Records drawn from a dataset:
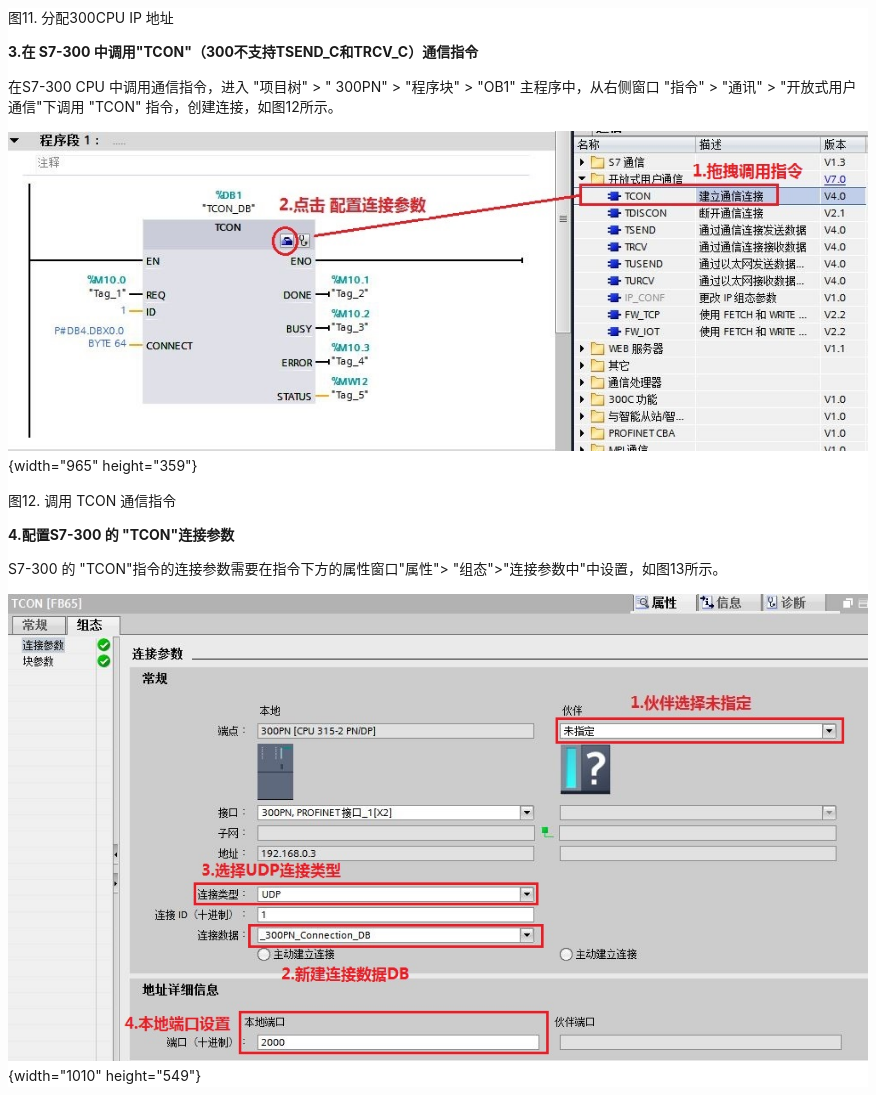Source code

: 图11. 分配300CPU IP 地址

**3.在 S7-300 中调用"TCON"（300不支持TSEND_C和TRCV_C）通信指令**

在S7-300 CPU 中调用通信指令，进入 "项目树" \> " 300PN" \> "程序块" \>
"OB1" 主程序中，从右侧窗口 "指令" \> "通讯" \> "开放式用户通信"下调用
"TCON" 指令，创建连接，如图12所示。

![](images/1-13.JPG){width="965" height="359"}

图12. 调用 TCON 通信指令

**4.配置S7-300 的 "TCON"连接参数**

S7-300 的 "TCON"指令的连接参数需要在指令下方的属性窗口"属性"\>
"组态"\>"连接参数中"中设置，如图13所示。

![](images/2-03.JPG){width="1010" height="549"}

To do -
Could you return every line from the entries above in which the string "TCON" occurs?

Written response -
**3.在 S7-300 中调用"TCON"（300不支持TSEND_C和TRCV_C）通信指令**
"TCON" 指令，创建连接，如图12所示。
图12. 调用 TCON 通信指令
**4.配置S7-300 的 "TCON"连接参数**
S7-300 的 "TCON"指令的连接参数需要在指令下方的属性窗口"属性"\>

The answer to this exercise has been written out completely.